Domestic currency is likely to lose value; degree depends on responsiveness of capital flows to interest rates (slope of FE curve)
How can a domestic bank offset the effect on the domestic money supply (which is caused by intervention)?
By buying government bonds
If capital flows ARE very responsive to changes in the interest rate differential, what does the FE curve look like?
It is flatter
If capital flows ARE NOT very responsive to changes in the interest rate differential, what does the FE curve look like?
It is steeper
Why can't a country operate fully independent monetary policy under fixed exchange rates?
Expansion of money supply lowers interest rates
Capital outflow
Imports increase, causes BP deficit
Government must buy domestic currency
---> Results in gov't having to undo initial policy
Is monetary policy more influential in a fixed rate system or a floating rate system?
Floating rate system
Is fiscal policy more influential in a fixed rate system or a floating rate system?
FIxed rate system
If currency depreciates from IS/LM/FE equilibrium, what happens to IS curve?
Shifts to the right
Why does Expansionary domestic fiscal policy generate domestic budget deficit?

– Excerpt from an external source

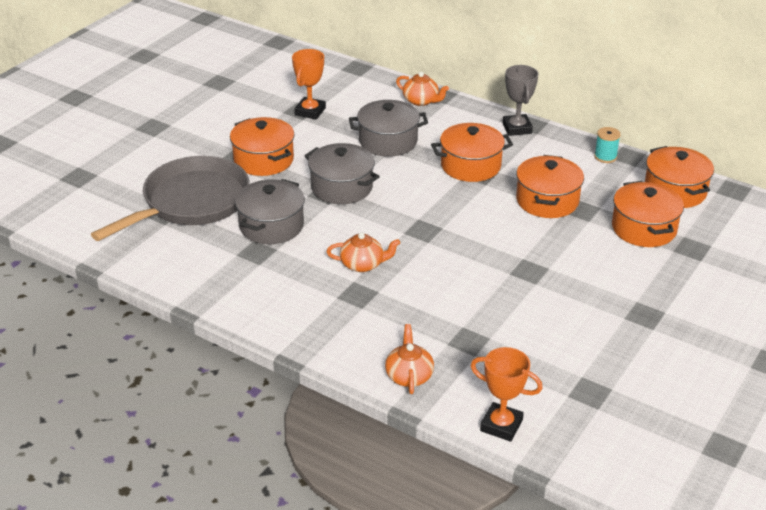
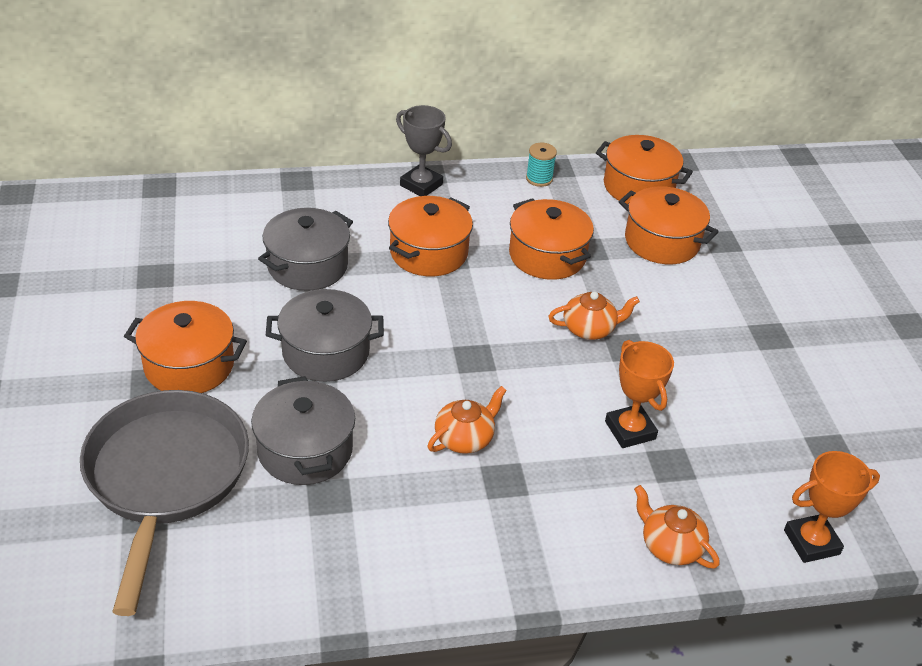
camera: 45 degrees left, 5 degrees up
orange trophy [292,49,326,120] -> orange trophy moved to [605,340,674,448]
orange teapot [396,72,449,106] -> orange teapot moved to [548,292,640,340]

Higher Y due to increase in G -

Higher r due to sale of bonds to finance deficit and increased demand for loanable funds.
What difference does capital mobility make to fiscal policy under a floating exchange rate?
After gov spending (G) increases, when capital mobility is high, the initial response is a NET CAPITAL INFLOW, as opposed to the increase in imports that occurs if capital mobility is low. The end result is that under high capital mobility, there is "feedback" in the form of a slight leftward shifts in r and Y, so the total rightward shift of r and Y are not as great as when capital mobility is low.